(What is required) Using the data that follows, return exactly the lines from the one that contains "index pip: (330, 231)" through the one that contains "pinky dip: (347, 253)", ends included.

(Structured pose outputs)

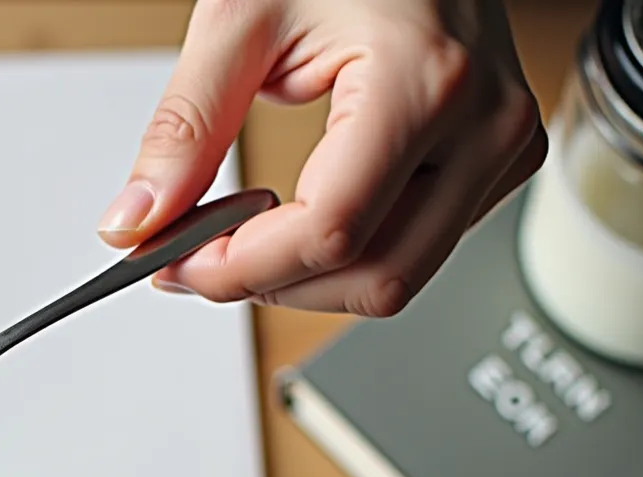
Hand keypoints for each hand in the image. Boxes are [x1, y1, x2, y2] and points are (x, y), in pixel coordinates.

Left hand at [97, 0, 544, 317]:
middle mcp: (483, 123)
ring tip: (244, 230)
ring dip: (306, 277)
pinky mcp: (501, 160)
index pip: (330, 231)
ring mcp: (502, 146)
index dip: (239, 267)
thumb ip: (185, 128)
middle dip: (270, 284)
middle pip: (373, 277)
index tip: (176, 262)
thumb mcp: (240, 19)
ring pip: (398, 277)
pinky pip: (419, 248)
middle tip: (196, 256)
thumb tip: (139, 220)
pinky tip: (301, 212)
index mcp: (424, 80)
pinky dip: (347, 253)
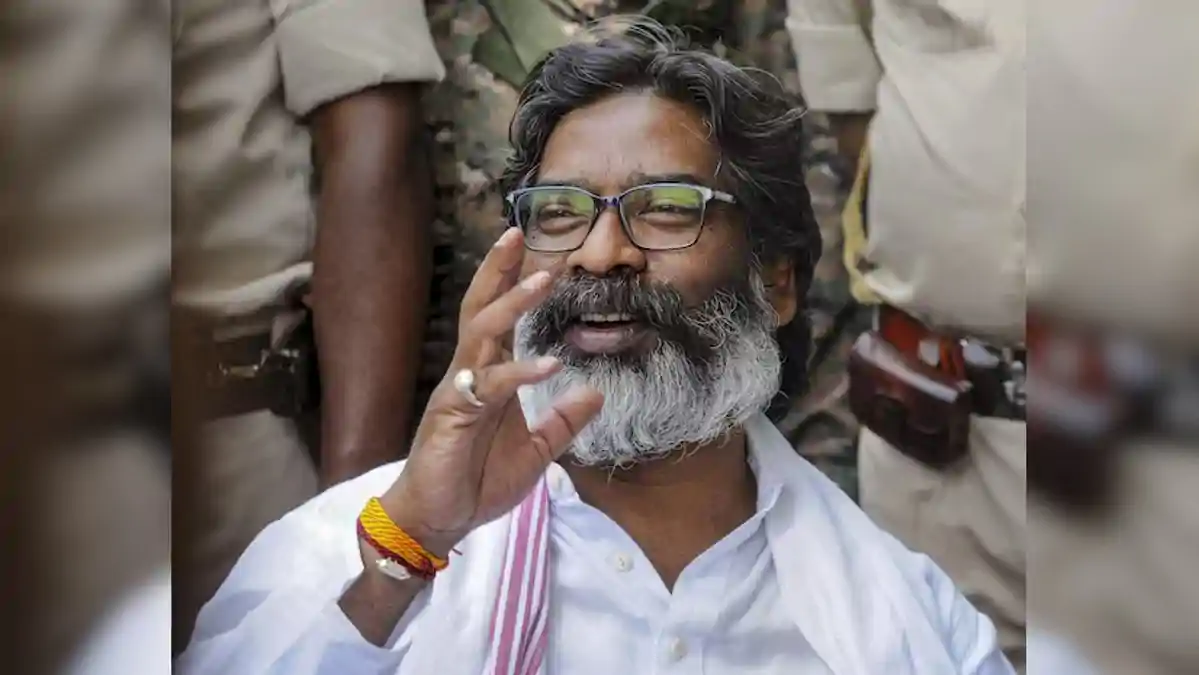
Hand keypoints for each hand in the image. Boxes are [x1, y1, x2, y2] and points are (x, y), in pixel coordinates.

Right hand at [375, 229, 603, 556]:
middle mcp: (470, 374)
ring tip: (542, 278)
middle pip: (481, 308)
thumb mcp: (536, 451)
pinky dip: (520, 372)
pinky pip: (489, 386)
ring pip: (481, 333)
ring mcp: (458, 392)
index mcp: (488, 378)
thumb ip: (563, 421)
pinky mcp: (453, 416)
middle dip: (498, 270)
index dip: (511, 283)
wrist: (438, 520)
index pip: (498, 319)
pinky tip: (548, 363)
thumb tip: (595, 392)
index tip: (530, 249)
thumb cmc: (476, 482)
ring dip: (512, 303)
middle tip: (516, 231)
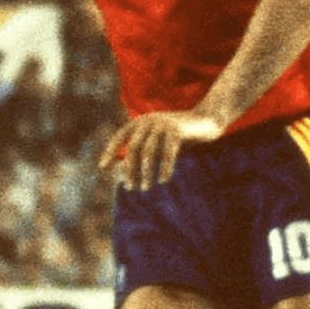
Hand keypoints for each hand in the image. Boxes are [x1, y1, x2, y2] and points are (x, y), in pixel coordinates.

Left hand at [99, 110, 226, 190]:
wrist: (207, 120)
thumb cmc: (180, 136)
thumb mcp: (158, 144)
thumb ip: (143, 155)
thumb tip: (125, 176)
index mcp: (140, 122)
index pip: (119, 137)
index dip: (110, 152)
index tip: (102, 168)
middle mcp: (148, 120)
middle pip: (132, 148)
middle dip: (129, 170)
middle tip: (130, 187)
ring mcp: (162, 124)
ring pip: (148, 152)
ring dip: (145, 172)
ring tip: (145, 188)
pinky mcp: (176, 130)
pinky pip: (167, 152)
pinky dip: (164, 167)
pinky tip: (163, 180)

(Solution to this problem)
index pip: (330, 231)
ring mcp: (502, 146)
index dip: (239, 267)
thumb ip: (185, 128)
middle dip: (270, 284)
middle pip: (373, 277)
index tip: (176, 262)
thumb mcp: (240, 19)
ring pip: (398, 277)
pinky pip: (419, 248)
middle tip: (196, 256)
thumb tip: (139, 220)
pinky tip: (301, 212)
index mcp: (424, 80)
pinky dip: (347, 253)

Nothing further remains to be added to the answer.